In Summe bleibt meine Empfehlung ganz eindeutig:

  • Langfristiger Vermögensaufbau erfolgt am besten über Investitionen in das Produktivkapital in Form von Unternehmensbeteiligungen. Durch das Instrument der Aktien ist das schon für kleine Beträge möglich.
  • Ein Einstieg zum jetzigen Zeitpunkt ist vielleicht nicht zu 100% der Richtige, aber auch nicht schlecht (Wissen tut man das immer erst im Nachhinein). Bei langfristiger Perspektive ist die Frage in welchen Assetklasse (welchen „Fluss“) man investiert, viel bedeutender als der Einstiegszeitpunkt. Und der Aktienmarkt ist eindeutig der schnellere Fluss als z.B. eine Investition in Anleihen oder ein Sparbuch.
  • Bei einer Einschätzung welche Märkte im Moment attraktiv sind, haben die europäischen Aktienmärkte gegenüber den amerikanischen Märkten derzeit die Nase vorne – vielleicht materialisiert sich das noch nicht die nächsten 1-2 Jahre (solche Trends ändern sich nicht über Nacht), aber auf 10 Jahre gesehen mit relativ hoher Sicherheit.
  • Wer mit der Renditeerwartung des Flusses zufrieden ist, kann auf passive Produkte wie ETFs setzen. Wichtig ist aber, dass man langfristig dabei bleibt und nicht genau zum falschen Zeitpunkt ans Ufer geht, um dann zuzusehen, wie der Fluss an einem vorbeitreibt.
  • Wer sich zutraut auf die Entwicklung einzelner, erfolgreicher Unternehmen zu setzen, hat die Chance den Markt (unabhängig von seinen Vor- oder Rückwärtsphasen) outzuperformen. Dann ist die Performance stärker abhängig von dieser Fähigkeit sich die „richtigen“ Unternehmen auszusuchen – und weniger von der Geschwindigkeit des Flusses. Aber klar: Es ist viel leichter voranzukommen, wenn man Rückenwind hat, als wenn einem der Wind ins Gesicht bläst. Wichtig ist auch zu verstehen, dass man bei dieser Strategie nicht über jeden Zeitraum den Markt outperformen kann. Dazu ist der Markt kurzfristig viel zu volatil und auch irrational. Man kann das vielleicht mit der Bank im Casino vergleichen. Es gibt sicher immer wieder Abende bei denen Bank draufzahlt, d.h. die Spieler im Casino in Summe Gewinne machen. Das trifft aber nur kurzfristig zu.  Langfristig wird die Bank immer Gewinne machen, weil die Spiele so konstruiert sind, dass die Wahrscheinlichkeit für Gewinne bei der Bank einfach höher sind.

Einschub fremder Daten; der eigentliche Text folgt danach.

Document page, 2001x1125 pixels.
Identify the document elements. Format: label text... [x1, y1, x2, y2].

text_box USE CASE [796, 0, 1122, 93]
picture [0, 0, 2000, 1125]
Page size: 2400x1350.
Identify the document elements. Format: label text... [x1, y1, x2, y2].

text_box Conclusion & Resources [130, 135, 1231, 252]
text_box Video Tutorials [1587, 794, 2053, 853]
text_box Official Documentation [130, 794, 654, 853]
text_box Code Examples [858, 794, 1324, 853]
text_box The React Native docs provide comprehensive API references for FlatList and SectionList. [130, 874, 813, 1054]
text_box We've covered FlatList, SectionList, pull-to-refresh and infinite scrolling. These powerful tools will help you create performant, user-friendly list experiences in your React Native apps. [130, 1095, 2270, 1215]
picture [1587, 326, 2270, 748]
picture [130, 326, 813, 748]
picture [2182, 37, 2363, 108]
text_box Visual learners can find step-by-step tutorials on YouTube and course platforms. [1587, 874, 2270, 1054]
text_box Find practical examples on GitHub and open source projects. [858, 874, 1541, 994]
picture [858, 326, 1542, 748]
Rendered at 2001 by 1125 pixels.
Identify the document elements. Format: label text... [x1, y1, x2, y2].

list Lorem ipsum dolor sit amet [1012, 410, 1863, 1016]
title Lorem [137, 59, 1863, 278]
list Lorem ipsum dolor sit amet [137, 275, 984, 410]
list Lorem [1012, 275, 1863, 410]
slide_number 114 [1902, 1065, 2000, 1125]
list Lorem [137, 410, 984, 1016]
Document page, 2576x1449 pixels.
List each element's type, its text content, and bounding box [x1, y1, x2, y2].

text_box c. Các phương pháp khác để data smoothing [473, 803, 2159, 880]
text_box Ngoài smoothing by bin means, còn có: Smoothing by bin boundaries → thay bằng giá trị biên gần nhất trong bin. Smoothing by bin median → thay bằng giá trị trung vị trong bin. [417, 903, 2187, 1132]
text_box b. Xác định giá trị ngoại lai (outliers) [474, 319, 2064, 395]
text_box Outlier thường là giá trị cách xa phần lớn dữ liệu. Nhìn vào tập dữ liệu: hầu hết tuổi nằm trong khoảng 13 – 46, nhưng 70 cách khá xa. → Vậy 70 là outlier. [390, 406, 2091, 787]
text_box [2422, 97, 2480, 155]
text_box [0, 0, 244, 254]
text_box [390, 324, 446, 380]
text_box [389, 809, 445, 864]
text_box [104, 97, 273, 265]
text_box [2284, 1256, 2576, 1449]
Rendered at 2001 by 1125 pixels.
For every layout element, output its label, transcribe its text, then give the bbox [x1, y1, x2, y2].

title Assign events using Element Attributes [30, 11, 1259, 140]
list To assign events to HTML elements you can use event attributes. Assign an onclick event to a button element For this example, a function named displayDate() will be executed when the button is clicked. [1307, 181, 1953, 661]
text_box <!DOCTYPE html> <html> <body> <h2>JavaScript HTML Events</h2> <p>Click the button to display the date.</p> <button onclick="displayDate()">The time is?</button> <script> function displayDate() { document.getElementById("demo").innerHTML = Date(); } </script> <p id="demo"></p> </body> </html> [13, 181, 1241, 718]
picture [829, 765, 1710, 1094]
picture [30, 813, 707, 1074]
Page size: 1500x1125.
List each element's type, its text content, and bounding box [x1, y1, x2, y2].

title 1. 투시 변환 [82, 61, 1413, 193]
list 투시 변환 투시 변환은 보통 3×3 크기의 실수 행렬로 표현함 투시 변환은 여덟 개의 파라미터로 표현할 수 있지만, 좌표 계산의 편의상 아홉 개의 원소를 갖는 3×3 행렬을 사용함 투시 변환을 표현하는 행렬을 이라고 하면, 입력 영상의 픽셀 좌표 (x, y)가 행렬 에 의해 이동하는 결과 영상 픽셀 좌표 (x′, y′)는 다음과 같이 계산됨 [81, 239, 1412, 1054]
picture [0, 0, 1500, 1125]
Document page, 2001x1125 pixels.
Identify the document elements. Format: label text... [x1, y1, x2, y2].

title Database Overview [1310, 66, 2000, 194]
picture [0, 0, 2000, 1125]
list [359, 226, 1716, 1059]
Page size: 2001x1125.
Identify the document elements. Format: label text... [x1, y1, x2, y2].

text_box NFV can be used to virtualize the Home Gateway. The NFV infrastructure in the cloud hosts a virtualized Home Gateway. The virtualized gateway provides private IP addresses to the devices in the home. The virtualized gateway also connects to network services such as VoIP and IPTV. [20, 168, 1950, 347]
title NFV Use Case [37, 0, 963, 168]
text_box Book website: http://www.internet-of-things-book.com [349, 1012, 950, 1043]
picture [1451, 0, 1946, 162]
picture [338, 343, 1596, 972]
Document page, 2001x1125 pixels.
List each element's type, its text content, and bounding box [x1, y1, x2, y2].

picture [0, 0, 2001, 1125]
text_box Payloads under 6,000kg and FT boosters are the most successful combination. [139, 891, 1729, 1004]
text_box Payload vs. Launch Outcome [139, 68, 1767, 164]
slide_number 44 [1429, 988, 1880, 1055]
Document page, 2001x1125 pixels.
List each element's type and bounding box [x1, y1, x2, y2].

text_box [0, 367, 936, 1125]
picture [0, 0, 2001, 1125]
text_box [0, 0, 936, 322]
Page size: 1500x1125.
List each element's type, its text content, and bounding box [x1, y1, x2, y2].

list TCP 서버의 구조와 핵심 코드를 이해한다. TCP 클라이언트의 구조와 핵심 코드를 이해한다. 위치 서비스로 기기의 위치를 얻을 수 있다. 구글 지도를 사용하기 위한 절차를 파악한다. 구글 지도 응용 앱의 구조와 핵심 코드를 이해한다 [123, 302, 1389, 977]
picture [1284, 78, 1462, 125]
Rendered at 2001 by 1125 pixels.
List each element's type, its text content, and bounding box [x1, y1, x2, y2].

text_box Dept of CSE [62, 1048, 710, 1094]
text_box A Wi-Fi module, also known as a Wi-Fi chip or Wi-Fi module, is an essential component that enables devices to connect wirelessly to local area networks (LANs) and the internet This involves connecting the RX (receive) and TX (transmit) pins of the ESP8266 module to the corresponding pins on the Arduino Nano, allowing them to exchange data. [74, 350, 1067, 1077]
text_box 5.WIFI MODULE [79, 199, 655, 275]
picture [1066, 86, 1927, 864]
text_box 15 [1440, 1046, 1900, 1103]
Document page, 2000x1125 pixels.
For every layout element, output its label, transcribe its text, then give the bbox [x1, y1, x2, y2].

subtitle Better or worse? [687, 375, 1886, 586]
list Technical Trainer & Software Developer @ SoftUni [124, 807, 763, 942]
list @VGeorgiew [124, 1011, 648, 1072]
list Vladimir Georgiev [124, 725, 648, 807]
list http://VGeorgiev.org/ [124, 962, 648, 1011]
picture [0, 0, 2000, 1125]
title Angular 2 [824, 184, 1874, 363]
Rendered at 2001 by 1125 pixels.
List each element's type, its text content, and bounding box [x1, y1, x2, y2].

Als aktiver Value-Investor ist deshalb ganz normal, temporär auch einmal nicht mit dem Markt mitzuhalten – gerade in Euphoriephasen. Über die Auf- und Ab-Bewegungen über mehrere Jahre und Zyklen hinweg sollte man es aber schaffen, eine bessere Performance als der Markt zu erzielen. Das ist der klare Anspruch jedes aktiven Investors. Und das ist auch der Anspruch den wir bei VERUS Capital Partners AG haben.  Über die letzten 5 Jahre ist das mit einer Rendite von 16,1% gegenüber der Rendite des DAX mit 4,5% auch sehr erfolgreich gelungen.